Yo también soy madre de un niño prematuro. A las 32 semanas de gestación me hicieron una cesárea de emergencia, pues había perdido todo el líquido amniótico y los latidos de mi bebé bajaban. A las pocas horas de nacido, tuvo que ser trasladado de un hospital a otro. Mi niño necesitó oxígeno por varios días pues sus pulmones no estaban listos. Comió a través de tubos. Recibió transfusiones de sangre.
Ser padres de un bebé prematuro no es fácil. Ver a un hijo luchando por su vida es una experiencia por la que ningún padre debería pasar. Los días que vivimos fueron fuertes, pero por un hijo uno da la vida.
El peor de los días llegó cuando recibimos la noticia de que nuestro bebé tenía retinopatía del prematuro. Nos informaron que, si no lo operaban o le daban terapia con láser, se le desprendería la retina del ojo y quedaría ciego. El miedo que sentimos fue compuesto. No solo la visión de nuestro pequeño estaba en peligro, sino que tendríamos que trasladarlo del hospital privado en el que se encontraba a un hospital público, el Hospital Pediátrico en Centro Médico.
Confieso, que desafortunadamente muchas veces mi confianza en la capacidad del sistema público—no solo de salud, sino en general—no ha sido la mejor. Sin embargo, nuestra prioridad era ver a nuestro hijo bien. Lo trasladamos con la genuina fe y esperanza de que todo estaría bien.

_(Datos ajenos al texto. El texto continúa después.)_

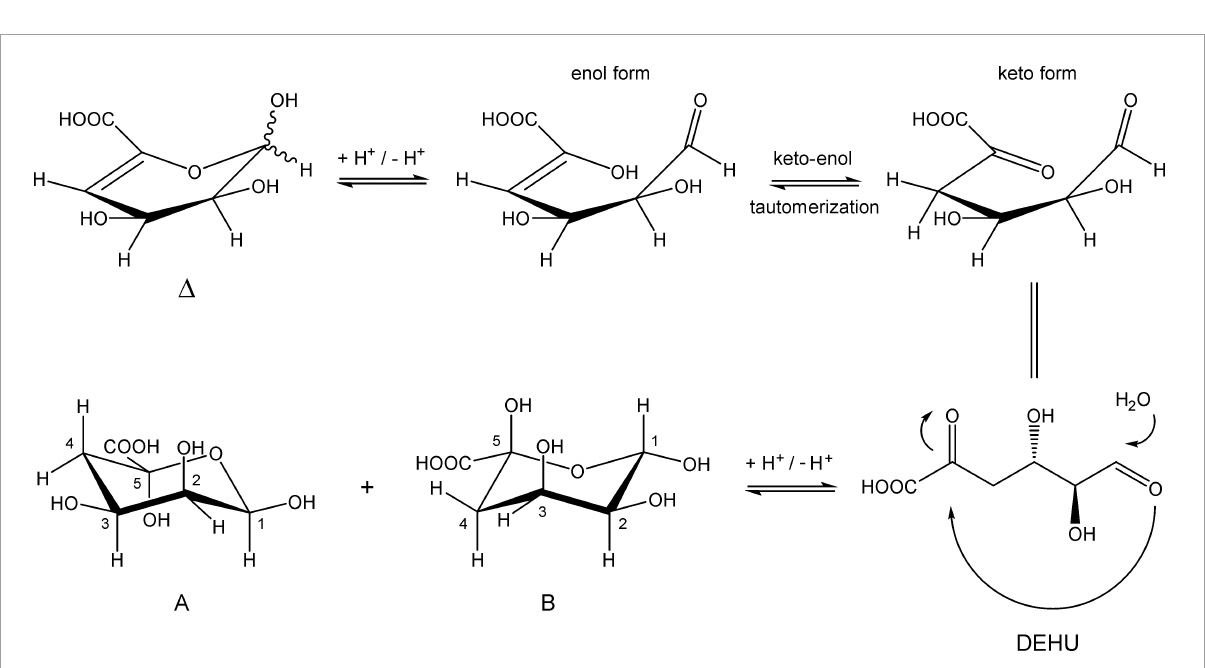
FIGURE9 Conversion of 4-deoxy- L - erythro -hex-4-enopyranosyluronic acid into two cyclic hemiacetal structures in an aqueous solution.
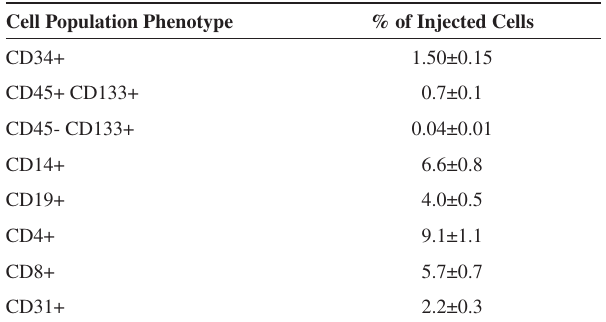
Table 3 - Selected cell populations (%) after flow cytom-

Más allá de la condición de salud de mi hijo, las carencias que experimentamos en el Pediátrico fueron traumáticas. No había pañales para prematuros, bobos, ni sábanas. Solo había un tipo de fórmula. Un día se terminaron las batas desechables y no sabían cuando llegarían. Sin estas batas no podíamos entrar a ver a nuestro hijo. En una ocasión, tuvieron que cancelar el tratamiento de la retina de mi bebé porque había una epidemia de una bacteria en las salas de operaciones del hospital.
Todo esto sucedió un año antes de María, así es que no me puedo imaginar lo que vivieron los padres y madres de bebés prematuros luego del paso del huracán.

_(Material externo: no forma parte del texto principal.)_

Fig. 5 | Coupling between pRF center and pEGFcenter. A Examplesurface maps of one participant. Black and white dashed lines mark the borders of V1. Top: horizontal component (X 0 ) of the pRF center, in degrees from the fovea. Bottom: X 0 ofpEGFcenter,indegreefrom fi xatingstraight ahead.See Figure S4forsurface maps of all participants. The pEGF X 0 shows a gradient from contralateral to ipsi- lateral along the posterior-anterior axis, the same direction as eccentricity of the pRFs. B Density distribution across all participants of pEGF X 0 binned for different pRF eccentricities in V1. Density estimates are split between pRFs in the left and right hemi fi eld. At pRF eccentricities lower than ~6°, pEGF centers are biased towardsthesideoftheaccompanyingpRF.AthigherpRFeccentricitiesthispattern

Como madre y puertorriqueña, me duele e indigna ver como los gobiernos se roban hasta los clavos de la cruz, mientras ejemplos como los que acabo de dar continúan pasando.
¿Por qué si recibimos fondos para mejorar nuestros servicios públicos, los ciudadanos no parecemos ver los resultados de esas inversiones? ¿Por qué nuestros niños prematuros—los seres más vulnerables de nuestra sociedad—tienen que carecer de pañales y alimento? ¿Por qué tienen que fracasar nuestras escuelas públicas? ¿Por qué nuestros doctores, maestros, policías, en fin, nuestros ciudadanos tienen que salir corriendo de nuestro país?
Los arrestos por corrupción recientes, el Telegram Gate, la renuncia del gobernador y el juego a la sillita por la posición de gobernador demuestran precisamente porqué muchos puertorriqueños—al igual que yo cuando llego la hora de trasladar a mi hijo a un hospital público—desconfían de los servicios y los servidores públicos del país.
Lo menos que el pueblo espera es dignidad, honestidad y credibilidad. Lo menos que esperamos es que usen su poder para ayudar a nuestro país genuinamente. Lo menos que espera una madre como yo es que no hagan que la lucha que mi hijo dio por su vida y por su salud sea en vano. Es que luchen para que cuando él sea un hombre, se sienta orgulloso de haber nacido en la tierra en que nació.
Por: Marla B. Alonso Feliú, Publicista profesional y comunicadora.